* **Supplied text**

Finite Difference is the most popular method to compute numerical derivatives. It is basically the foundation of solving many ordinary and partial differential equations numerically. This method separates the continuous function domain into a finite number of nodes to form a grid. So for a one dimensional problem, like computing derivatives for a univariate problem, it picks a set of points along the x-axis. Similarly, for a two dimensional problem like computing partial derivatives for a bivariate function, it constructs on the plane of the grid.

With all the values of the functions on the grid known, Taylor expansion gives an expression of the derivative that we want to compute in the form of an algebraic equation or a system of algebraic equations and an error term. Finite difference is an approximate numerical solution that transforms a differential problem into an algebraic problem. The mathematical concept is innate and the expression is simple.

* **The data**
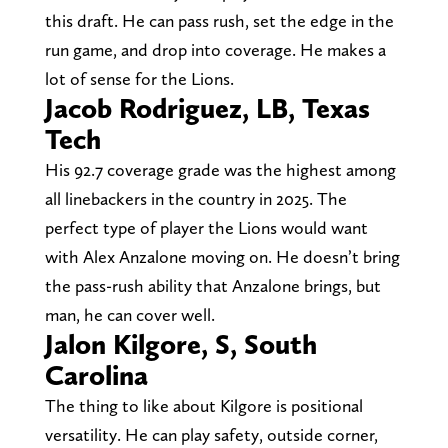
this draft. He can pass rush, set the edge in the
run game, and drop into coverage. He makes a
lot of sense for the Lions.
Jacob Rodriguez, LB, Texas
Tech
His 92.7 coverage grade was the highest among
all linebackers in the country in 2025. The
perfect type of player the Lions would want
with Alex Anzalone moving on. He doesn’t bring
the pass-rush ability that Anzalone brings, but
man, he can cover well.
Jalon Kilgore, S, South
Carolina
The thing to like about Kilgore is positional
versatility. He can play safety, outside corner,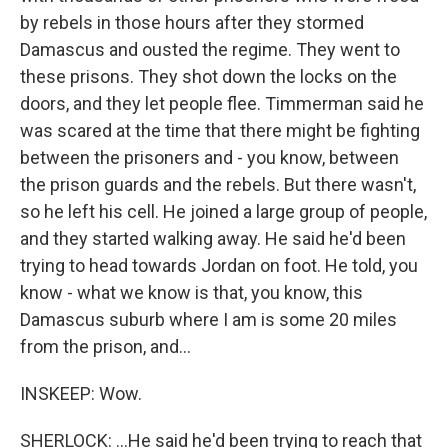
by rebels in those hours after they stormed
Damascus and ousted the regime. They went to
these prisons. They shot down the locks on the
doors, and they let people flee. Timmerman said he
was scared at the time that there might be fighting
between the prisoners and - you know, between
the prison guards and the rebels. But there wasn't,
so he left his cell. He joined a large group of people,
and they started walking away. He said he'd been
trying to head towards Jordan on foot. He told, you
know - what we know is that, you know, this
Damascus suburb where I am is some 20 miles
from the prison, and...
INSKEEP: Wow.
SHERLOCK: ...He said he'd been trying to reach that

* **Tasks and exercises**
1. Answer these questions from the finite difference text:
(a) Into what does the method separate the continuous function domain?
(b) For a one dimensional problem, along what does the method pick a set of points?
(c) What gives an expression of the derivative in the form of an algebraic equation or a system of algebraic equations and an error term?
2. Pick up the finite difference text after its last sentence and continue it with one more paragraph.
The rows play no part in anything asked here.

* **Answer list**
1.
(a) A finite number of nodes that form a grid.
(b) The x-axis.
(c) Taylor expansion.

2.
There are many ways to construct a finite difference problem using the Taylor expansion. The basic methods are: first-order forward difference, first-order backward difference, first-order central difference, second-order central difference, etc. There are also some explicit methods in which we simply input the numbers to get the results and there are also implicit methods in which we need to solve a system of algebraic equations to get the results. The errors of the different finite differences can be first-order, second-order or higher-order of the grid size.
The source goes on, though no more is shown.